O principal desafio identificado não é a falta de conhecimento médico sobre a toxoplasmose, mas sim a escassez de recursos disponíveis e a complexidade inerente ao diagnóstico da infecção. A toxoplasmose frequentemente se manifesta de forma mascarada, com quadros clínicos inespecíficos ou assintomáticos, critérios diagnósticos ambíguos e exames sorológicos que apresentam limitações em termos de sensibilidade e especificidade.

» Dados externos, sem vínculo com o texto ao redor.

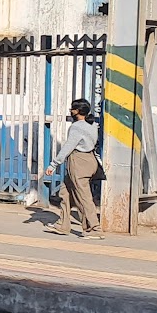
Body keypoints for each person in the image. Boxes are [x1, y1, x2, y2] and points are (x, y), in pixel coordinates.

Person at [44, 98, 103, 239]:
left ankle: (93, 228)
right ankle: (63, 225)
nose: (70, 111)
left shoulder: (76, 127)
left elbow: (68, 147)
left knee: (83, 196)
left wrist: (54, 164)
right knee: (65, 192)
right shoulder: (92, 125)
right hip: (90, 160)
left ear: (77, 111)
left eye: (72, 109)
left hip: (79, 162)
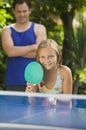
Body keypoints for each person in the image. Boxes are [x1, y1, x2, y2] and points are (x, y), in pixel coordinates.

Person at [1, 0, 47, 91]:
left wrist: (15, 51)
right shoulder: (7, 30)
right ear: (14, 11)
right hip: (13, 81)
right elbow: (10, 52)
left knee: (35, 106)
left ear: (30, 10)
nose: (22, 14)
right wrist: (34, 47)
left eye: (24, 11)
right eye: (19, 11)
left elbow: (42, 54)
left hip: (35, 82)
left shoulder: (39, 29)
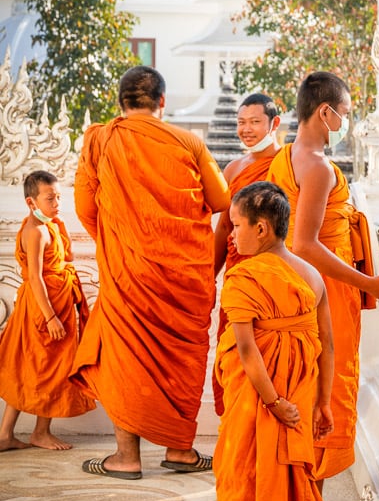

A ausência de estudos que avaliem o conhecimento sorológico pré-concepcional destaca a necessidade urgente de implementar programas de rastreamento pré-gestacional. Tais programas permitiriam uma intervenção precoce e, consequentemente, a redução da transmissão vertical da toxoplasmose. A determinação precisa do momento da infecção é um fator crítico para a seleção da terapia mais eficaz, impactando diretamente nos resultados clínicos materno-fetais.